Here are two solutions, working from either end of the line of children:

Let n be the number of children.

### 1) The last shall be first:

The last one got n * 1000 + 1/10 * 0 = a multiple of 1000.
So they all got (the same) multiple of 1000 = n * 1000.

When the 2nd to last gets his share, there is 2 * n * 1000 available
(since each gets the same, 2nd to last takes half of what's there).
Last one's share = 2nd to last one's share
n * 1000 = (n-1)* 1000 + 1/10 ( 2 * n * 1000 - (n-1)*1000)

Solve for n:
n = n - 1 + (2 n - 1 n + 1) / 10 (dividing by 1000)
0 = -1 + (n+1) / 10
n+1 = 10
n = 9

and each child gets 9000, total 81000.

1000 + (81000-1000) / 10 = 1000 + 8000 = 9000
2000 + (72000-2000) / 10 = 2000 + 7000 = 9000
and so on
8000 + (18000-8000) / 10 = 8000 + 1000 = 9000
9000 + (9000-9000) / 10 = 9000 + 0 = 9000

### 2) Starting from the front of the line.

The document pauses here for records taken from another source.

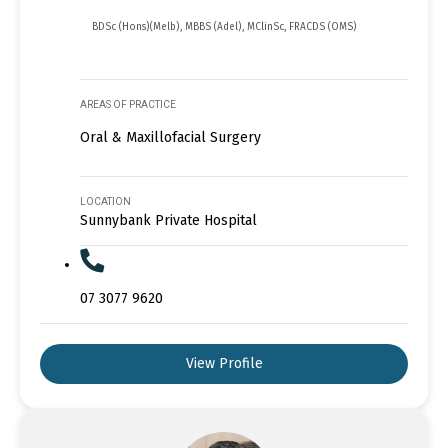
BDSc (Hons)(Melb), MBBS (Adel), MClinSc, FRACDS (OMS)
AREAS OF PRACTICE
Oral & Maxillofacial Surgery
LOCATION
Sunnybank Private Hospital
07 3077 9620
View Profile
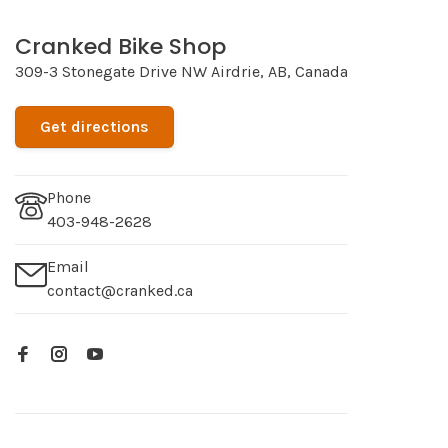
Cranked Bike Shop
309-3 Stonegate Drive NW Airdrie, AB, Canada
Get directions
Phone
403-948-2628
Email
contact@cranked.ca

Each one gets 1/n of the "pot" = n * 1000. (see above for why that is the case).

Total pot = n * (n*1000) = n^2 * 1000.

First one gets n * 1000 =
1000 + (n^2 * 1000 - 1000) / 10

Divide by 1000:
n = 1 + (n^2 - 1) / 10
10 n = 10 + n^2 - 1
n^2 - 10n + 9 = 0

(n - 9) (n - 1) = 0

n = 9 or n = 1.

The case n = 1 is not very interesting,
or is precluded by the given, "to the second born ...".